Dots and Loops


Band: Stereolab
Album: Dots and Loops
Best song: “Miss Modular” is a great song.
Worst song: “Refractions in a Plastic Tube” meanders and kind of stinks.

I don’t know why Dots and Loops means anything to me. Last week, I listened to it for the first time in five years and thought something I don’t know that I’ve ever thought about a record: Why did I like this?

Don’t get me wrong, Dots and Loops is anything but a bad record. It’s pretty good, actually. But, the love for this album I had was as large as the sun. I listened to it all the time and tried to convince everyone I knew that it was brilliant. In my defense, the best song on the record is sung in French. Also: I was 16.
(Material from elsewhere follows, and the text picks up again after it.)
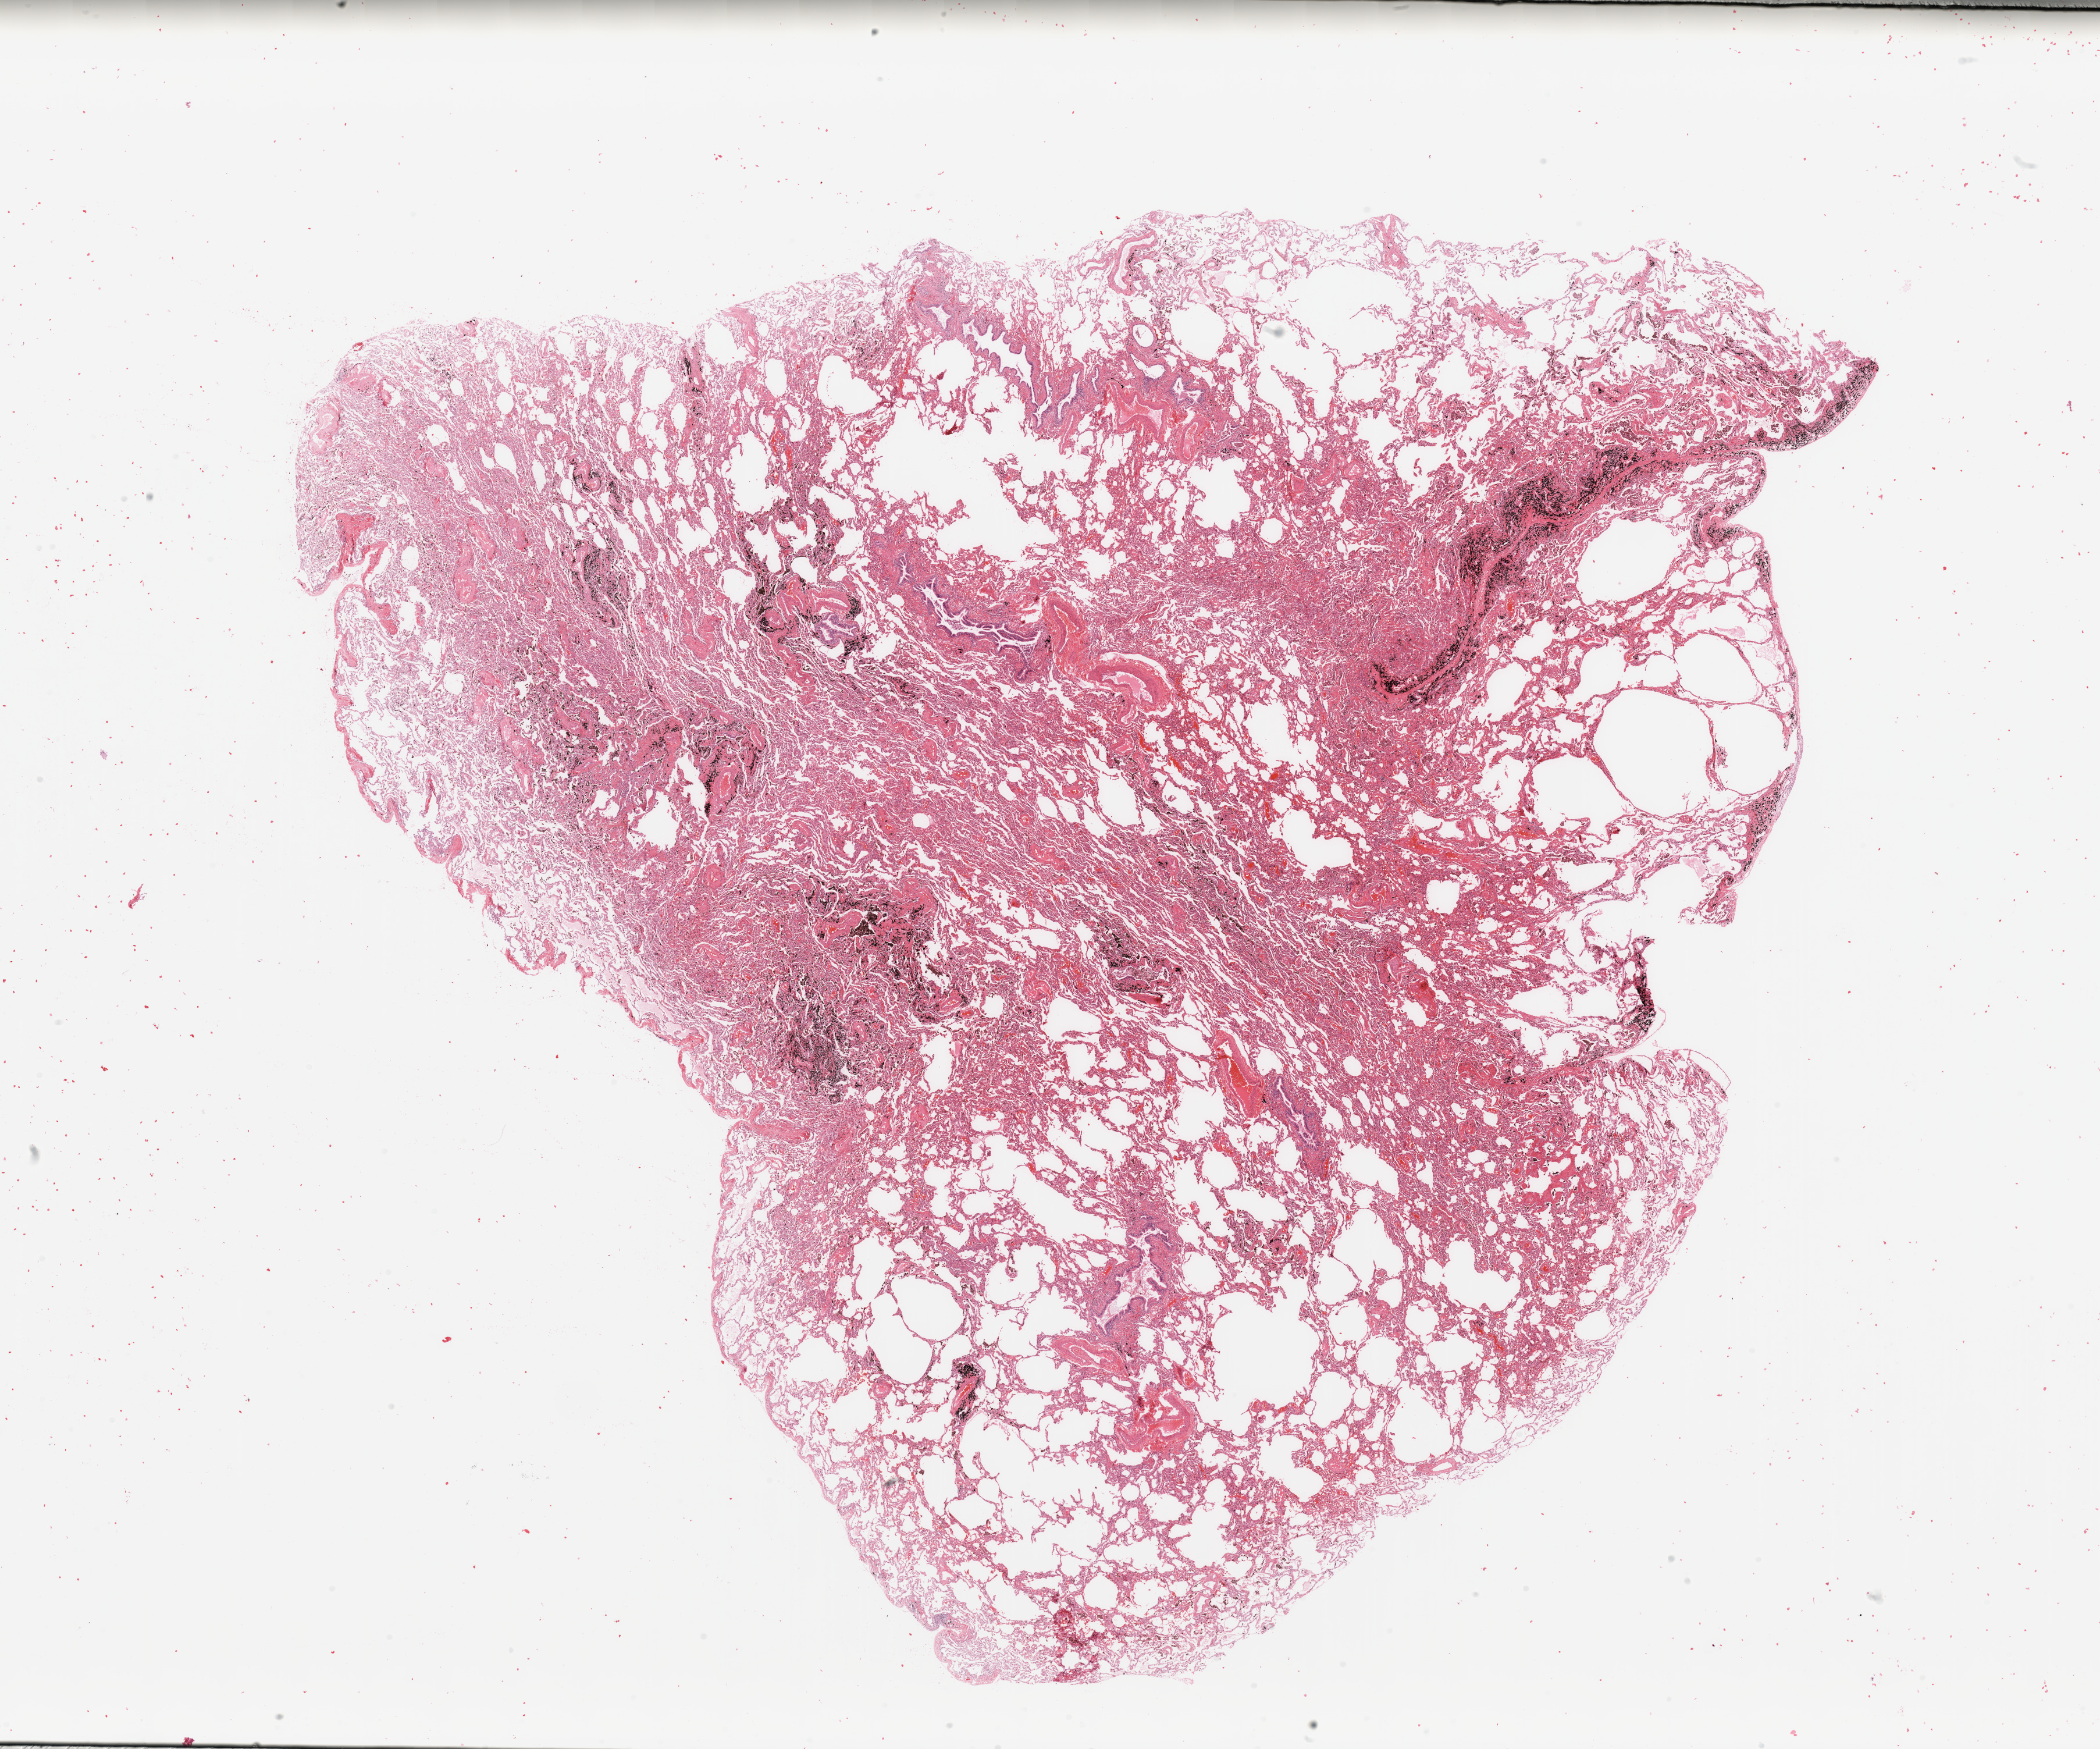
H&E whole-slide image, whole scanned area (about 28.5 x 23.8 mm) shown as a low-resolution overview; normal (non-tumour) tissue sample, sampled site: lung. Male, 64 y/o.
This section: normal (non-tumour) tissue from the same patient. Patient diagnosis: Adenocarcinoma, NOS.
I’ve most assuredly talked about my prime teenage years and the sponge-like qualities I possessed en re: music. While at WNTH in high school, that sponginess mostly applied to anything associated with “post-rock” (whatever that is) in that period of time. This mostly involved buying any and all records I could find from the imprints distributed by Touch and Go records (Quarterstick, Merge, Thrill Jockey, Atavistic, Drag City, etc.), but also involved pre-Internet (or early Internet) searches. I looked into the Allmusic guide a lot. This was spurred by the fat that Tortoise had become my favorite band and all I wanted to do was find out as much as I could about this band and its tentacles.

Two records stand out now, largely for contrast’s purposes: Dots and Loops and Since. Both have Tortoise’s John McEntire as a guest on the record, but one is a folk album and the other whatever the hell you’d call Stereolab (French lounge music?). I listened to both so much in late high school that I don’t even remember what else I listened to at the time (edit: probably prog rock. I got into prog rock in late high school, too). For what it’s worth, Stereolab even did a split seven-inch with Tortoise later that decade. It was a seven-inch

This period in my life certainly created lasting bonds. Many of my favorite bands are from that time period and I will forever listen to June of 44, Smog, Tara Jane O’Neil, Tortoise and The Sea and Cake (and Calexico and a million others). When I hear Isotope 217, Storm&Stress, the Shipping News, DK3, GvsB, and Melt Banana, I’ll smile and recount the days when I listened to such stuff. When someone references Die Kreuzen and The Lee Harvey Oswald Band, I’ll laugh and think how silly I was as a teenager to like music that was… not my style.

I’ll say this, though: I’ll always love “Miss Modular.” What a brilliant fucking song.